### Task instructions
Write down each entry precisely as given.

### Supplied records

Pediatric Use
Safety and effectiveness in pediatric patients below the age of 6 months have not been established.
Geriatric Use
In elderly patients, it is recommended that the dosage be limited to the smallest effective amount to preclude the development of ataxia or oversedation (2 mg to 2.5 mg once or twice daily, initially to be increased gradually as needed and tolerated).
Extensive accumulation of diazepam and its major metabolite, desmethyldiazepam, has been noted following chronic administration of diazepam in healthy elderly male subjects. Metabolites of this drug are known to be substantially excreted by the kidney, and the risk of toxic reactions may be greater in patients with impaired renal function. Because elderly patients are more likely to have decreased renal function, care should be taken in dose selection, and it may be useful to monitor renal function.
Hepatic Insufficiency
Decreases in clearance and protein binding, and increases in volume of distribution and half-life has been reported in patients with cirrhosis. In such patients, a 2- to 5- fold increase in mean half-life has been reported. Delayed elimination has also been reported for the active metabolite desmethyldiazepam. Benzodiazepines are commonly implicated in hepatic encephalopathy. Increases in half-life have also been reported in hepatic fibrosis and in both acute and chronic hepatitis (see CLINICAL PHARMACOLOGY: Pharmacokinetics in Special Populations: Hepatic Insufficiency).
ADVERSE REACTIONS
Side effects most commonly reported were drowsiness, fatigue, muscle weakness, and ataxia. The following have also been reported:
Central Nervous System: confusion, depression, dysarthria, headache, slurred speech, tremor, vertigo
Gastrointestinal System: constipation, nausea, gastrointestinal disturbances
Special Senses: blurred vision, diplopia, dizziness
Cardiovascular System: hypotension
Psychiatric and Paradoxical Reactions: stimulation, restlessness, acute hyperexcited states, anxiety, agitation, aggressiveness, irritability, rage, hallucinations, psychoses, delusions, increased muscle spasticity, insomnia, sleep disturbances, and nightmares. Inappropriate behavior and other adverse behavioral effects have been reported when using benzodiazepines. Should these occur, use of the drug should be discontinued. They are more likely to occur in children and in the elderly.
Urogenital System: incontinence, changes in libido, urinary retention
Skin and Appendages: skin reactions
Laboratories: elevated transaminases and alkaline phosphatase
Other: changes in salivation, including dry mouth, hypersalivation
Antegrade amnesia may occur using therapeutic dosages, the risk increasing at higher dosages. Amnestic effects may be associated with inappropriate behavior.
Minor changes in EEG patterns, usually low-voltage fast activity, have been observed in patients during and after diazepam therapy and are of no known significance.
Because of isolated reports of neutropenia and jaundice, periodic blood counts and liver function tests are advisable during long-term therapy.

### Answer box
Pediatric Use
Safety and effectiveness in pediatric patients below the age of 6 months have not been established.
Geriatric Use
In elderly patients, it is recommended that the dosage be limited to the smallest effective amount to preclude the development of ataxia or oversedation (2 mg to 2.5 mg once or twice daily, initially to be increased gradually as needed and tolerated).
Extensive accumulation of diazepam and its major metabolite, desmethyldiazepam, has been noted following chronic administration of diazepam in healthy elderly male subjects. Metabolites of this drug are known to be substantially excreted by the kidney, and the risk of toxic reactions may be greater in patients with impaired renal function. Because elderly patients are more likely to have decreased renal function, care should be taken in dose selection, and it may be useful to monitor renal function.
Hepatic Insufficiency
Decreases in clearance and protein binding, and increases in volume of distribution and half-life has been reported in patients with cirrhosis. In such patients, a 2- to 5- fold increase in mean half-life has been reported. Delayed elimination has also been reported for the active metabolite desmethyldiazepam. Benzodiazepines are commonly implicated in hepatic encephalopathy. Increases in half-life have also been reported in hepatic fibrosis and in both acute and chronic hepatitis (see CLINICAL PHARMACOLOGY: Pharmacokinetics in Special Populations: Hepatic Insufficiency).
ADVERSE REACTIONS
Side effects most commonly reported were drowsiness, fatigue, muscle weakness, and ataxia. The following have also been reported:
Central Nervous System: confusion, depression, dysarthria, headache, slurred speech, tremor, vertigo
Gastrointestinal System: constipation, nausea, gastrointestinal disturbances
Special Senses: blurred vision, diplopia, dizziness
Cardiovascular System: hypotension
Psychiatric and Paradoxical Reactions: stimulation, restlessness, acute hyperexcited states, anxiety, agitation, aggressiveness, irritability, rage, hallucinations, psychoses, delusions, increased muscle spasticity, insomnia, sleep disturbances, and nightmares. Inappropriate behavior and other adverse behavioral effects have been reported when using benzodiazepines. Should these occur, use of the drug should be discontinued. They are more likely to occur in children and in the elderly.
Urogenital System: incontinence, changes in libido, urinary retention
Skin and Appendages: skin reactions
Laboratories: elevated transaminases and alkaline phosphatase
Other: changes in salivation, including dry mouth, hypersalivation
Antegrade amnesia may occur using therapeutic dosages, the risk increasing at higher dosages. Amnestic effects may be associated with inappropriate behavior.
Minor changes in EEG patterns, usually low-voltage fast activity, have been observed in patients during and after diazepam therapy and are of no known significance.
Because of isolated reports of neutropenia and jaundice, periodic blood counts and liver function tests are advisable during long-term therapy.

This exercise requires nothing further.